- **What this exercise asks**:
[a] In the forum thread on telling "can" from "can't", which film does andym say has fun with the pronunciation of "can't"?
[b] Carry the forum thread on telling "can" from "can't" forward with a new post that follows epovo's closing reply.

# pronunciation - can / can't



## epovo

Maybe this question does not belong to this forum. I humbly ask for the leniency of the moderators 

I'm always frustrated, after so many years of practicing English, not to be able to tell "can" and "can't" apart in spoken English when the pronunciation is not perfect, or in many songs when you can't hear the final "t". 
Most people change the vowel quite clearly and so you have
can    /kan/ 
can't  /keint/ (mostly American) or /ka:nt/ mostly British

... but not always. In Tracy Chapman's "Baby can I hold you tonight" she's singing softly the verse:

" 'Sorry',
  it's all that you can't say"...

I figured it was "can't" by the context, but no by my ears.
I'd like to ask natives: is it something that may happen to you occasionally? 

Thank you all in advance


----------



## Mirlo

Una cosa que me ayudo a mi es que mi profesora de universidad me dijo que pronunciara la "t" casi parecido a una "d" asi le puedes poner el acento al Can't (d).
espero te ayude,
Saludos


----------



## andym

There are whole websites devoted to misheard lyrics. I think it maybe just poor diction, but maybe singers change the normal stresses to fit with the music.

The difference between 'can' and 'can't' is pretty important and would often not be obvious from the context so someone who consistently pronounced the two in the same way would have major problems.

The film 'Singing in the Rain' has fun with the pronunciation of 'can't' - a good excuse to watch it again.


----------



## epovo

Thank you  ... But is it the stress of the sentence, or the vowel, that are supposed to be different or you just have to strain your ears to hear that 't' sound? 
The t sound would never be heard in 'I can't talk now' at normal speed.


----------



## andym

epovo said:


> Thank you  ... But is it the stress of the sentence, or the vowel, that are supposed to be different or you just have to strain your ears to hear that 't' sound?
> The t sound would never be heard in 'I can't talk now' at normal speed.



Aiee. Now I'm talking to myself! 

I think there are two possibilities: either there is a very slight pause between the two t's or I change the pronunciation of 'can't'. Even if I run the two words together 'I can't talk now' sounds different from 'I can talk now'. Maybe someone else will be able to explain bettr than I can.


----------



## epovo

Ok, so I guess it's as subtle as all that. Thank you Andym. I'll train my ear some more.

- **Dataset excerpts**:
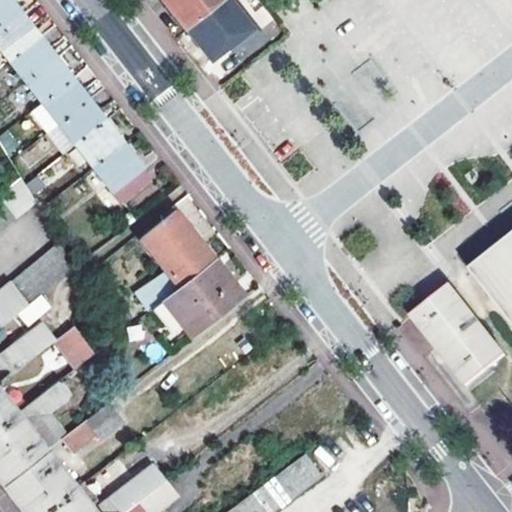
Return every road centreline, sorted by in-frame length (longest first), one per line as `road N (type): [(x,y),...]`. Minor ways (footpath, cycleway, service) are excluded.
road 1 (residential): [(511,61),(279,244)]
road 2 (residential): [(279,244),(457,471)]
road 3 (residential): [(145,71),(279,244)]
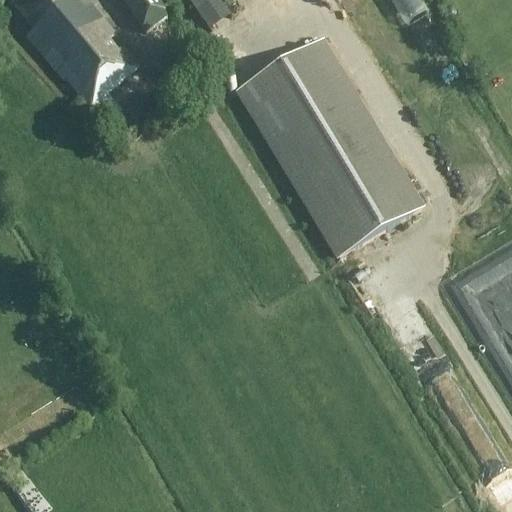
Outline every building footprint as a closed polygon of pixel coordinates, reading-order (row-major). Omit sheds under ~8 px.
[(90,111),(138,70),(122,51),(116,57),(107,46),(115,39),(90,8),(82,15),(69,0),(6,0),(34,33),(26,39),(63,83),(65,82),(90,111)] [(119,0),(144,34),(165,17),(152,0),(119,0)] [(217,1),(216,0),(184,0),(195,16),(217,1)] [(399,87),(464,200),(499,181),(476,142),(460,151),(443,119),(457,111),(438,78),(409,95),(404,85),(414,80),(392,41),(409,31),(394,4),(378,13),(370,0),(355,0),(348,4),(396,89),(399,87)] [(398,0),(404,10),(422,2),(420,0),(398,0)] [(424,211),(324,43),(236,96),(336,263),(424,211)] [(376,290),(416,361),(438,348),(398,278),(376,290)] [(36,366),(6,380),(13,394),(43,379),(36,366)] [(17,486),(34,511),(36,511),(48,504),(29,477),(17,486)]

- **Results**:
[a] Singing in the Rain

[b]
----------



## greenpoison

I think she is singing "sorry ...is that all that you can say" because any other way dosen´t make sense. The phrase is muched used in england; when somebody dosen´t explain themselves fully, in this case "wheres the explanation, mate"


----------



## Soy Yo

Creo que "I can't talk now." tiene un "stop" después de la n (quizas sea una pausa). (Creo que siento que mi lengua se eleva un poco a los lados."

"I can talk now." (No siento que los lados de la lengua se involucran sino que la punta de la lengua hace el trabajo.)

¿Estoy loco o qué?

Otra cosa: creí que ibas a preguntar si can't se pronuncia como "can" con "t" o si se pronuncia como "cane" con "t".  En ciertas partes se dice "can" pero la contracción se pronuncia "cane't" ("long a").


----------



## Gymclasscow

I've tried to say can't and I guess I'm used to saying something along the lines of 'I carn talk' but then again maybe the t is lost in other words. But I have to agree with you I have to strain my ears listening to our (English) music and I have to wait impatiently for the last letter that will differentiate between different words  i.e. can't or can, or further and farther. I guess word are so slurred and mixed up in chat these days and they aren't made for the amatuer ear. Also it could be something to do with accents. For example the name Catherine is pronouced Cath-Rin instead of it's spelling Cath-Er-Rin. Sorry I've rambled on for so long but it's better than waiting for someone to reply to my long over-due homework query. Ho-Hum. 
xx Cow


----------



## andym

I've been thinking about this (oh dear).

Maybe if there are two t's it's the second t that loses out 'I can't 'alk'?


----------



## Soy Yo

Creo que Andym tiene razón!!!!


----------



## andym

epovo

If it makes you feel any better I've just been listening to that track and even though I know the lyric is 'you can't say' it sounds to me like 'you can say' all. I _can_ say is that her pronunciation on that track is not at all typical of English speakers. Strange, because if she deliberately wrote 'can't in the lyric to make a point, why then sing it is as 'can'?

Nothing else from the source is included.